One of our last days in Nafplio Jeff told me that he thinks this Greek problem of achieving the division of gods and mortals and beasts, the problem that the Greeks recognize as precarious and in need of extensive rituals and sacrifices to perform, might be the most important problem of our time, one that he wants to dedicate more time to thinking about — I’ll also be posting soon on how Bruno Latour has helped me think about this more in Aristotle.  If we have to work so hard to make these distinctions, we are led to wonder whether it is because the distinctions are so difficult to maintain.  In these sculptures, we see the sense that the human has power, yet is still animal flesh; the human has needs, but still reaches beyond, and this might be what is distinctive: that we wish to make these distinctions, to perform our separation from the beasts and to reach toward the gods.
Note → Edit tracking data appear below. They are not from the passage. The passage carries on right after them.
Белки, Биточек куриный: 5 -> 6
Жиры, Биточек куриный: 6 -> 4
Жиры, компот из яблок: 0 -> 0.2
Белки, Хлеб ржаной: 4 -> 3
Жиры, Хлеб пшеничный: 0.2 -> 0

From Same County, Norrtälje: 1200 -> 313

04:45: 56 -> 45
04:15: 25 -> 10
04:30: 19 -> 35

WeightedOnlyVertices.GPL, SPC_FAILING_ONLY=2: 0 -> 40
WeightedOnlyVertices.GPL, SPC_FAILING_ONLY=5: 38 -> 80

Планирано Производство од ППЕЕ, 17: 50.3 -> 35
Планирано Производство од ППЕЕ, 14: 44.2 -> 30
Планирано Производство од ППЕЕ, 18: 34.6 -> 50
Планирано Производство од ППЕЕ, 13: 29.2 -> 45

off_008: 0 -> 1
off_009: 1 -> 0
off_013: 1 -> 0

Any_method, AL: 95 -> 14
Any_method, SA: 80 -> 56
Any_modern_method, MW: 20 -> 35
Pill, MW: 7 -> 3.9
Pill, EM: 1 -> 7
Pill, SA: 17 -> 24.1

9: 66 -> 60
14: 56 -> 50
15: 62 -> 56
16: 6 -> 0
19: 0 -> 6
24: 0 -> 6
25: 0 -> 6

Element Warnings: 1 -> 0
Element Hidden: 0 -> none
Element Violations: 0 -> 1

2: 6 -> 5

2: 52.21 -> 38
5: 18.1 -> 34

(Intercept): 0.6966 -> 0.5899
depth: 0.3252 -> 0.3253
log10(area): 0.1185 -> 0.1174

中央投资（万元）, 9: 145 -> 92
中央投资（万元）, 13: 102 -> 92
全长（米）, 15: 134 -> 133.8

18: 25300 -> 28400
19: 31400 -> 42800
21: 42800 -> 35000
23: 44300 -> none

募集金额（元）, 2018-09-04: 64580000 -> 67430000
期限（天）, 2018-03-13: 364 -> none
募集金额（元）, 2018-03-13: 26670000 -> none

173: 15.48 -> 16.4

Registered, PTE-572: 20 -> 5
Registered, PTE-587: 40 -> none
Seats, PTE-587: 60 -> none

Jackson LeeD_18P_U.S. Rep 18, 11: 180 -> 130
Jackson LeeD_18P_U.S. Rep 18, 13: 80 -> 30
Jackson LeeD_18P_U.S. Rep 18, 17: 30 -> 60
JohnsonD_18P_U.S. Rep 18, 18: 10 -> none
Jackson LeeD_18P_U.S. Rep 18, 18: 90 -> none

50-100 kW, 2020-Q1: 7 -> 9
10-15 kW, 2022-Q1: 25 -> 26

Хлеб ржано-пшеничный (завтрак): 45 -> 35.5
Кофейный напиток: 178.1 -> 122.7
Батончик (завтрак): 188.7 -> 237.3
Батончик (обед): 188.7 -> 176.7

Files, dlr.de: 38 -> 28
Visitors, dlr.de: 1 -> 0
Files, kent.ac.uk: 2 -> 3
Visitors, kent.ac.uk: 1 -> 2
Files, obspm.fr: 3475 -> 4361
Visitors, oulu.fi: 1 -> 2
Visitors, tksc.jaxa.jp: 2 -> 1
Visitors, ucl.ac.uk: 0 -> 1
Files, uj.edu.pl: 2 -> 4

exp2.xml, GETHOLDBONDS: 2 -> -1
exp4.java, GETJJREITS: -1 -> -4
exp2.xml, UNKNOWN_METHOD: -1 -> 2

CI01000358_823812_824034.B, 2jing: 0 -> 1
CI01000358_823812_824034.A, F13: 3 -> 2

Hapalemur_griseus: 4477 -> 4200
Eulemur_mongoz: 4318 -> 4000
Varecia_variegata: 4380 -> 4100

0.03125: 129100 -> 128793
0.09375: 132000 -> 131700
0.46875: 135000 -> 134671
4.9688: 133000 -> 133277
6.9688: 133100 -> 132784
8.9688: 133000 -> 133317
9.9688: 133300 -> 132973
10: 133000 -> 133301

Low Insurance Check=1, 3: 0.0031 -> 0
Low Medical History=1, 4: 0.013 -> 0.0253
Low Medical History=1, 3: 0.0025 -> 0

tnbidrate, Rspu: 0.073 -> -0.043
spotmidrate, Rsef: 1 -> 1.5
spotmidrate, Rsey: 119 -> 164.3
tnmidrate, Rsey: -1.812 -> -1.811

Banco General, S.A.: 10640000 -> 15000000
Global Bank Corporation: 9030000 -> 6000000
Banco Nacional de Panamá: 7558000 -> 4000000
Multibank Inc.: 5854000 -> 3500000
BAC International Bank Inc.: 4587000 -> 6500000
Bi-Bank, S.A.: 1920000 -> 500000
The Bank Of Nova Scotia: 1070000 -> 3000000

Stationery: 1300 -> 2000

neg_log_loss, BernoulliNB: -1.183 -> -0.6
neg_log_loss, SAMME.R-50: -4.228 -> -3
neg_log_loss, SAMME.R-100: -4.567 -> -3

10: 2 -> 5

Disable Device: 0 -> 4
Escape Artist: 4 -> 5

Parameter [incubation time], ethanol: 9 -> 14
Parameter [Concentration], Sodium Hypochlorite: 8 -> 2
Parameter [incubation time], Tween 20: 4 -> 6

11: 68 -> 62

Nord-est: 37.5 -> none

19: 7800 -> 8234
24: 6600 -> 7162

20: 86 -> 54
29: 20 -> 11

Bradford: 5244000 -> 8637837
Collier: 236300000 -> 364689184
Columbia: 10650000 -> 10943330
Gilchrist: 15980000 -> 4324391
I’m going to blog soon reflecting on the experience of blogging as I traveled in Greece.  Stay tuned so you can share with me your experience of reading my blog while I traveled in Greece.

 

One Comment Post a comment
  1. Anne Schultz #

    I think it is interesting that the god, mortal, beast theme ya’ll are interested in is depicted on so many of the temple friezes and pedimental sculptures. They wanted to display that struggle and distinction publically and also how that intersects with the chaos/nature city/citizen/order dynamics as well.

    Looking ahead to the blog on blogging, I found your blogging was a motivation for me to rethink my own experiences of having been where you guys were. In and of itself, that bringing my philosophical past into the present, But I may haven even related those experiences to my own current travels, experiences, and writing reflections because of your blog in ways I would not have otherwise.